Design files in text formats:
-------
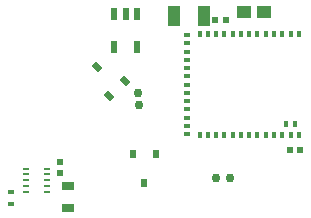
<source format=gtp>
G04*
G04 #@! TF.GenerationSoftware,Altium Limited,Altium Designer,25.4.2 (15)*
G04*
G04 Layer_Color=8421504*
%FSTAX24Y24*%
%MOIN*%
G70*
G04*
G04 #@! TF.SameCoordinates,4B3FD54A-89C9-4FE9-A7AC-56F29E8A28E8*
G04*
G04*
G04 #@! TF.FilePolarity,Positive*
G04*
G01*
G75*
%ADD17R,0.0197X0.0197*%
%ADD18R,0.0197X0.0197*%
%ADD19C,0.0300*%
%ADD20R,0.0217X0.0315*%
%ADD21R,0.0394X0.0709*%
%ADD22R,0.0157X0.0197*%
%ADD23R,0.0197X0.0157*%
%ADD24R,0.0475X0.0417*%
%ADD25R,0.0236X0.0177*%
%ADD26R,0.0236X0.0098*%
%ADD27R,0.0236X0.0110*%
%ADD28R,0.0413X0.0315*%
G04:AMPARAMS|DCode=29|XSize=21.7mil|YSize=31.5mil|CornerRadius=0mil|HoleSize=0mil|Usage=FLASHONLY|Rotation=223.000|XOffset=0mil|YOffset=0mil|HoleType=Round|Shape=Rectangle|*
%AMROTATEDRECTD29*
4,1,4,-0.0028,0.0189,0.0187,-0.0041,0.0028,-0.0189,-0.0187,0.0041,-0.0028,0.0189,0.0*
%
%ADD29ROTATEDRECTD29*%

%ADD30R,0.0236X0.0433*%
D17*
X022597Y012955D02*
D03*
Y013309D02*
D03*
D18*
X030243Y01372D02*
D03*
X030597D02*
D03*
X027753Y01806D02*
D03*
X028107D02*
D03*
D19*
X02521Y015206D02*
D03*
X0278Y0128D02*
D03*
X02825D02*
D03*
X0252Y01563D02*
D03*
D20*
X025026Y013592D02*
D03*
X025774D02*
D03*
X0254Y012608D02*
D03*
D21*
X026388Y01819D02*
D03*
X027372D02*
D03*
D22*
X030546Y017573D02*
D03*
X028065D02*
D03*
X02779D02*
D03*
X030427Y014581D02*
D03*
X029168Y014227D02*
D03*
X029443D02*
D03*
X027514Y017573D02*
D03*
X028065Y014227D02*
D03*
X028341Y017573D02*
D03*
X028616D02*
D03*
X028892D02*
D03*
X029168D02*
D03*
X029443D02*
D03*
X030546Y014227D02*
D03*
X03027D02*
D03*
X028892D02*
D03*
X028616D02*
D03*
X027238D02*
D03*
X029994Y017573D02*
D03*
X029719D02*
D03*
Y014227D02*
D03*
X029994D02*
D03*
X030112Y014581D02*
D03*
X03027Y017573D02*
D03*
X027238D02*
D03*
X027514Y014227D02*
D03*
X028341D02*
D03*
X02779D02*
D03*
D23*
X026825Y017554D02*
D03*
Y014246D02*
D03*
Y014522D02*
D03*
Y017278D02*
D03*
Y017002D02*
D03*
Y016451D02*
D03*
Y016176D02*
D03*
Y0159D02*
D03*
Y015624D02*
D03*
Y015073D02*
D03*
Y014798D02*
D03*
Y015349D02*
D03*
Y016727D02*
D03*
D24*
X029369Y018329D02*
D03*
X028718D02*
D03*
D25*
X02095Y011933D02*
D03*
Y012307D02*
D03*
D26*
X022164Y013104D02*
D03*
Y012907D02*
D03*
X021456Y01271D02*
D03*
Y012513D02*
D03*
Y012316D02*
D03*
X022164Y012513D02*
D03*
Y01271D02*
D03*
X021456Y012907D02*
D03*
Y013104D02*
D03*
D27*
X022164Y01231D02*
D03*
D28*
X02285Y011786D02*
D03*
Y012514D02*
D03*
D29*
X024759Y016035D02*
D03*
X024212Y015525D02*
D03*
X023814Y0165D02*
D03*
D30*
X025144Y018271D02*
D03*
X02477D02*
D03*
X024396D02*
D03*
Y017169D02*
D03*
X025144D02*
D03*
M02*

</source>
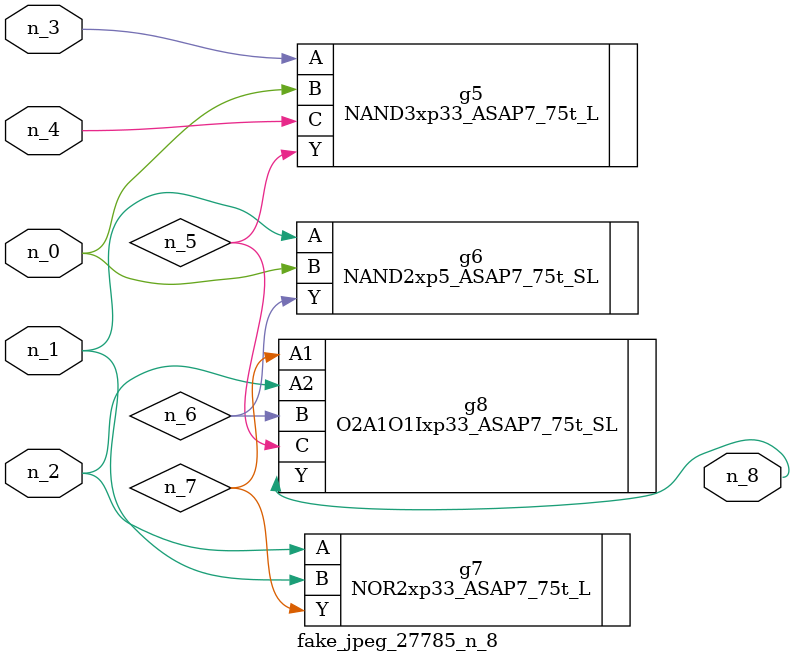
<source format=v>
module fake_jpeg_27785_n_8 (n_3, n_2, n_1, n_0, n_4, n_8);

input n_3;
input n_2;
input n_1;
input n_0;
input n_4;

output n_8;

wire n_6;
wire n_5;
wire n_7;

NAND3xp33_ASAP7_75t_L g5 ( 
.A(n_3),
.B(n_0),
.C(n_4),
.Y(n_5)
);

NAND2xp5_ASAP7_75t_SL g6 ( 
.A(n_1),
.B(n_0),
.Y(n_6)
);

NOR2xp33_ASAP7_75t_L g7 ( 
.A(n_2),
.B(n_1),
.Y(n_7)
);

O2A1O1Ixp33_ASAP7_75t_SL g8 ( 
.A1(n_7),
.A2(n_2),
.B(n_6),
.C(n_5),
.Y(n_8)
);


endmodule
</source>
-------
Task brief. Retyped exactly, the lines from the one holding "Y017002D02*" through the last line of the data above are the whole answer. Pictures stay out.

Result of this task.
Y017002D02*
D03*
Y016451D02*
D03*
Y016176D02*
D03*
Y0159D02*
D03*
Y015624D02*
D03*
Y015073D02*
D03*
Y014798D02*
D03*
Y015349D02*
D03*
Y016727D02*
D03*
D24*
X029369Y018329D02*
D03*
X028718D02*
D03*
D25*
X02095Y011933D02*
D03*
Y012307D02*
D03*
D26*
X022164Y013104D02*
D03*
Y012907D02*
D03*
X021456Y01271D02*
D03*
Y012513D02*
D03*
Y012316D02*
D03*
X022164Y012513D02*
D03*
Y01271D02*
D03*
X021456Y012907D02*
D03*
Y013104D02*
D03*
D27*
X022164Y01231D02*
D03*
D28*
X02285Y011786D02*
D03*
Y012514D02*
D03*
D29*
X024759Y016035D02*
D03*
X024212Y015525D02*
D03*
X023814Y0165D02*
D03*
D30*
X025144Y018271D02*
D03*
X02477D02*
D03*
X024396D02*
D03*
Y017169D02*
D03*
X025144D02*
D03*
M02*

</source>
<source format=v>
module fake_jpeg_27785_n_8 (n_3, n_2, n_1, n_0, n_4, n_8);

input n_3;
input n_2;
input n_1;
input n_0;
input n_4;

output n_8;

wire n_6;
wire n_5;
wire n_7;

NAND3xp33_ASAP7_75t_L g5 ( 
.A(n_3),
.B(n_0),
.C(n_4),
.Y(n_5)
);

NAND2xp5_ASAP7_75t_SL g6 ( 
.A(n_1),
.B(n_0),
.Y(n_6)
);

NOR2xp33_ASAP7_75t_L g7 ( 
.A(n_2),
.B(n_1),
.Y(n_7)
);

O2A1O1Ixp33_ASAP7_75t_SL g8 ( 
.A1(n_7),
.A2(n_2),
.B(n_6),
.C(n_5),
.Y(n_8)
);


endmodule
</source>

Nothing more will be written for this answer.